• [Prompt]:
Return the stretch of the Akin v. Cassiday case report from "3. Appeal—when freehold" through "to this court.", copied word for word.

• [Document extract]:
--------------------------------

Akin v. Cassiday, 105 Ill. 22 (1882)

Nov. 20, 1882 · Illinois Supreme Court
105 Ill. 22

Edward C. Akin v. Ann Cassiday.

Filed at Ottawa November 20, 1882.

1. Decree—conditional—when inoperative. On bill to foreclose a mortgage, a cross-bill was filed seeking the cancellation of' the mortgage as a cloud upon the title, and a decree entered on the cross-bill finding the sum due on the mortgage, and requiring the mortgagee to release the mortgage on payment of that sum by a day named, and providing that if the payment was not made by that time, the cross-bill should stand dismissed. The money not having been paid, the court at the same term dismissed the cross-bill, and entered a decree of foreclosure: Held, that the amount found to be due in the two decrees could not be added together as the sum required to be paid,—that the first decree was conditional, and became inoperative on the failure to pay, and the cross-bill stood dismissed without any further order; but were it otherwise, the first decree was rendered inoperative by the second decree foreclosing the mortgage, and only the sum found in the last decree could be collected, with the interest and costs.

2. Cross-bill—when not necessary. On bill to foreclose a mortgage given by a person claiming to be the conservator of an insane person, against his successor, the latter answered denying that the person executing the note and mortgage was the conservator of the insane person, and his authority to bind the estate, and also filed a cross-bill setting up the same facts as in the answer, but no new facts, and asking to have the noté and mortgage set aside and canceled: Held, that the cross-bill was improperly filed, and should have been dismissed had a motion been made for that purpose. The defence in the answer, if successful, would have barred all future claim under the mortgage, the same as a decree declaring it void.

3. Appeal—when freehold is involved. A proceeding to foreclose a mortgage does not involve a freehold, and when the decree is for less - than $1000 no appeal lies from the Appellate Court affirming the decree of foreclosure to this court.

*23Appeal from the Appellate Court for the Second District; —heard in that court on appeal from the Circuit Court of Will county; the Hon. Josiah McRoberts, Judge, presiding.

Mr. George S. House, for the appellant.

Mr. George J. Monroe, and Mr. Thomas H. Hutchins, for the appellee.

--------------------------------

• [Supplied data]:
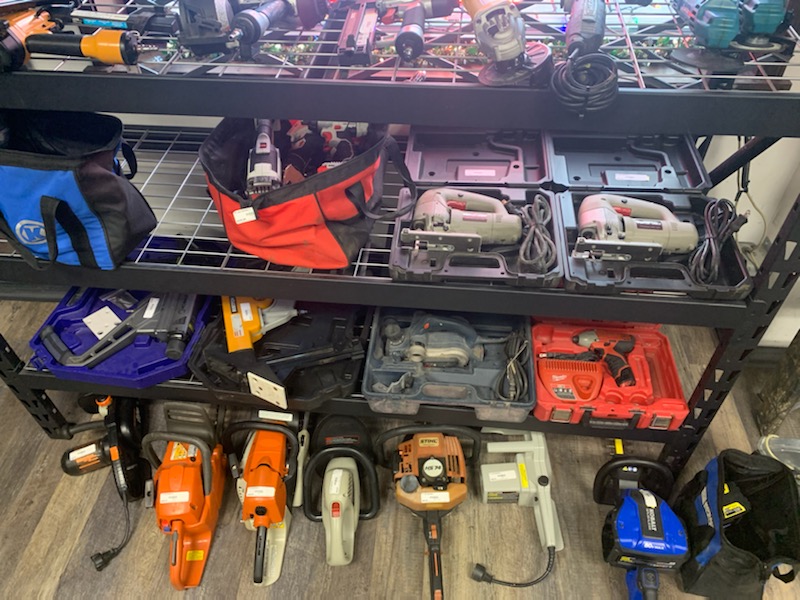
This screenshot has height=600, width=800. I want to click on shelf bottomshelf legs, so click(x=320, y=53), click(x=226, y=255), click(x=700, y=415), click(x=38, y=411).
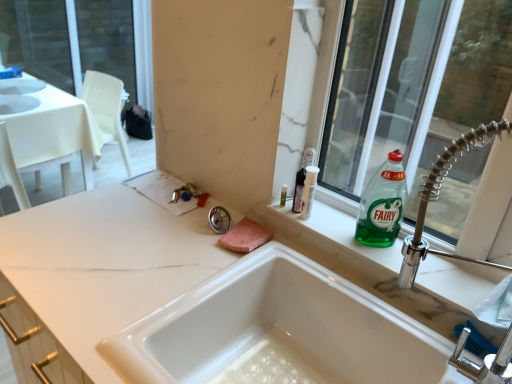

--------------------------------

• [Answer in full]:
3. Appeal—when freehold is involved. A proceeding to foreclose a mortgage does not involve a freehold, and when the decree is for less - than $1000 no appeal lies from the Appellate Court affirming the decree of foreclosure to this court.